The variables of interest are x and y. The word "twice" is incorporated in the equation x=2*y; it tells us "by how much". We will call this equation (1) so we can refer to this later.

x = 2y .....(1)

This equation may be interpreted as follows: The probability of a WIN for player A is twice the probability of a LOSS for A. Exactly what we were told.

Don't forget, we somehow have to get "z" involved. Here, z represents the probability of a DRAW. Using similar reasoning, we translate "probability that B beats A is three times the probability that the game ends in a draw" into

y = 3z .....(2)

Remember this: Given three unknowns (x, y and z) we need three independent pieces of information, in order to work out the values of all three variables (x, y and z). So far, we have two equations. To get the remaining equation, we use the fact that the three events "WIN", "LOSS" and "DRAW" make up the entire probability space. i.e., it covers all possible outcomes for the game. So, x+y+z=1 .....(3).

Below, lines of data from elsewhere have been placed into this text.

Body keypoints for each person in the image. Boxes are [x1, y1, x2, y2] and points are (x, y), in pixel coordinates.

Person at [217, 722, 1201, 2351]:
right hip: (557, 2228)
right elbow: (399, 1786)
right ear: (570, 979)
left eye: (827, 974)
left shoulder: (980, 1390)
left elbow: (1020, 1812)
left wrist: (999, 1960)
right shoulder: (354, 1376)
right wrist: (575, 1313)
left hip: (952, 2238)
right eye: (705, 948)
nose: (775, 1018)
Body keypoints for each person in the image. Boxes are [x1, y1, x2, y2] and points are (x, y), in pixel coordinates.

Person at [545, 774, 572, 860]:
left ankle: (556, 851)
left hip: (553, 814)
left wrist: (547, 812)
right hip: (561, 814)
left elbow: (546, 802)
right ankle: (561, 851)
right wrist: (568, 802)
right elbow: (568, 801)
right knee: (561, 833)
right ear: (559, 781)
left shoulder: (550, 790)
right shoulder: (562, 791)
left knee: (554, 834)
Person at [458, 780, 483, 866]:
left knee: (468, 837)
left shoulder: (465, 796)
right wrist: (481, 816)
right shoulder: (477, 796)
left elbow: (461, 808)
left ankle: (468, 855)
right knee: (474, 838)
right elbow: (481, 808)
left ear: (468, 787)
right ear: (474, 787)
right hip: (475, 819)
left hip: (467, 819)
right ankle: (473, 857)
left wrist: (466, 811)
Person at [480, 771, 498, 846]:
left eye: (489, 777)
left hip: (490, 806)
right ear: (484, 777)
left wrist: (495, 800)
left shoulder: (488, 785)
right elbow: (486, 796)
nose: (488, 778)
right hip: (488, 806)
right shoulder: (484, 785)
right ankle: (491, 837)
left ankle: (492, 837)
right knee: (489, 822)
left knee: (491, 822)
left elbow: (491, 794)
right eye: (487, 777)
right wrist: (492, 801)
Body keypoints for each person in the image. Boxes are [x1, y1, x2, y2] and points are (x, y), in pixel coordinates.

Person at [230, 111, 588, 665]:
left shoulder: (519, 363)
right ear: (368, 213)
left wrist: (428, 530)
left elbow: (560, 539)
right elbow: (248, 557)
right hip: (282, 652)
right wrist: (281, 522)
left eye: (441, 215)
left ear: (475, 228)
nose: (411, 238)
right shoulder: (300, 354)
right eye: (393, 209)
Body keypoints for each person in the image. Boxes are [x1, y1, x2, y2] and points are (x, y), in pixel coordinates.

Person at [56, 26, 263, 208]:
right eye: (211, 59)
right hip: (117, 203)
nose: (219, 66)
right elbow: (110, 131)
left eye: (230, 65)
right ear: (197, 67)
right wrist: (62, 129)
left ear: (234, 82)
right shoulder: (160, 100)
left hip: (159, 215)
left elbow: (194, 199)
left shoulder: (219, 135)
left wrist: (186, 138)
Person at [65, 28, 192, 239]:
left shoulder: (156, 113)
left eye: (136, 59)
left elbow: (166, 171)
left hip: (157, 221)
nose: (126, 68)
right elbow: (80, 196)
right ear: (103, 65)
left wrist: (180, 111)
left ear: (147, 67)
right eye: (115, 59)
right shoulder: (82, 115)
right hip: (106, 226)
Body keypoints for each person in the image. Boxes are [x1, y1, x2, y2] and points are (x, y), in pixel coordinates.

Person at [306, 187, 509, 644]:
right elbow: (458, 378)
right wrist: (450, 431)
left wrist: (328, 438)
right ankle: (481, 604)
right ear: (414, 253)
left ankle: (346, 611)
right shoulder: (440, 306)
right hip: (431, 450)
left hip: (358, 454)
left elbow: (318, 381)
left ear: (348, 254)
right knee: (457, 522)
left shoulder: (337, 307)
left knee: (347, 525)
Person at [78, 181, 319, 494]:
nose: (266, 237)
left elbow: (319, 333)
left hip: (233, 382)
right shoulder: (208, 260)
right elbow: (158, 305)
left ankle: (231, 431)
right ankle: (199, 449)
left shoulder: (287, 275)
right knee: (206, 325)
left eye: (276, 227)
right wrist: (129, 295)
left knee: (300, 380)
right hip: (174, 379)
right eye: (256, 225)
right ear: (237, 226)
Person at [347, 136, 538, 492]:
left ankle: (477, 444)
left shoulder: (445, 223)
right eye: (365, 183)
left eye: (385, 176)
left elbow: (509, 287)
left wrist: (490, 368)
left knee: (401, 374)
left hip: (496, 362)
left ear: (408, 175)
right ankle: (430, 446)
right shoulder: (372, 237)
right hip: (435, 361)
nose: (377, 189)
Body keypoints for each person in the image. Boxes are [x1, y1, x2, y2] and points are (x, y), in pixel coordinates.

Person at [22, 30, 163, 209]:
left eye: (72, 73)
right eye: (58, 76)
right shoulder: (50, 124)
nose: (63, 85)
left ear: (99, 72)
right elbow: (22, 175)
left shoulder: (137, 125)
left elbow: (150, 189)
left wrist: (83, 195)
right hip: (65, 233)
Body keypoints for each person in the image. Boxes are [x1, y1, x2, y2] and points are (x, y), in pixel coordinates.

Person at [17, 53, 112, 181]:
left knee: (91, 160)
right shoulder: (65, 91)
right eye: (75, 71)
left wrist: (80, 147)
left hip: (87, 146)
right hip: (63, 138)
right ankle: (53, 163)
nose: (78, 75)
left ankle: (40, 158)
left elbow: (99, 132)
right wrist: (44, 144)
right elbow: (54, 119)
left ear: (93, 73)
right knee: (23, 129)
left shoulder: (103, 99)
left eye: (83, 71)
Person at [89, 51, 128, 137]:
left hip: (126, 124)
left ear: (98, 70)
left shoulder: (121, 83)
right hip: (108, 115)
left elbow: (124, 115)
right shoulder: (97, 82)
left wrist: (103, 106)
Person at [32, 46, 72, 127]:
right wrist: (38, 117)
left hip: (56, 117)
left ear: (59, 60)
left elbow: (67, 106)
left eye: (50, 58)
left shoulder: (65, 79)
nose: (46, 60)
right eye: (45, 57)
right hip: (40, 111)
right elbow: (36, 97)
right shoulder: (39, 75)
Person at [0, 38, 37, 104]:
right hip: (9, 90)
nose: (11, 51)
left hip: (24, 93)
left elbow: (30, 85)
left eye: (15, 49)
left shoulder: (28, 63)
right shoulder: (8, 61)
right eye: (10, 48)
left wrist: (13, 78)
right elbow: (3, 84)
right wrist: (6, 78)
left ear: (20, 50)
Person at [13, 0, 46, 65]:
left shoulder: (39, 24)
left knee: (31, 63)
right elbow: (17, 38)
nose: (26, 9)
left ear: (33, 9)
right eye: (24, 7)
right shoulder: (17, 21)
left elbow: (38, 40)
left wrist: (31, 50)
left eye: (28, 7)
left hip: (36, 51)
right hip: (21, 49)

Our task is to work out the probability that a game ends in a DRAW, i.e., to find the value of "z". You may use any algebraic techniques that you are comfortable with to solve for z. Typically, we substitute one equation into another, to reduce the number of unknowns. This process gets us closer to finding a solution for "z". For instance, we may try to eliminate "x" first, thus making the problem of three unknowns (x, y and z) into a smaller problem that consists of two unknowns (y and z). And we keep going, try to use the information we have (do some arithmetic) to eliminate "y" from the remaining equation(s) to find a solution for "z".

You can also add/subtract one equation from another, without changing the nature of the relations. The key is to be CONSISTENT. Whatever you do (add, subtract, multiply etc.) to one side of the equation, you perform the same operation to the other side. There are no fast and hard rules as to what is best, we use whatever strategy is most convenient to us for a given situation.

With the three equations
x=2y    ...(1)
y=3z    ...(2)
x+y+z=1 ...(3)

we can subtract (1) from (3), to get
x+y+z - x = 1-2y  ....which simplifies to
y+z = 1-2y  ....Aim: express y in terms of z (first, add 2y to both sides)
3y+z = 1    ....then, subtract z from both sides
3y = 1-z    ....then, divide both sides by 3
y=(1-z)/3   ....(4)

Now, we have used up equation (1) and (3). What remains to be done is to plug (4) into (2). This gives
(1-z)/3 = 3z
Multiplying both sides by 3, we get
1-z = 9z
z=0.1

We can easily verify that y=0.3, x=0.6 and x+y+z=1. It looks like the model answer is wrong.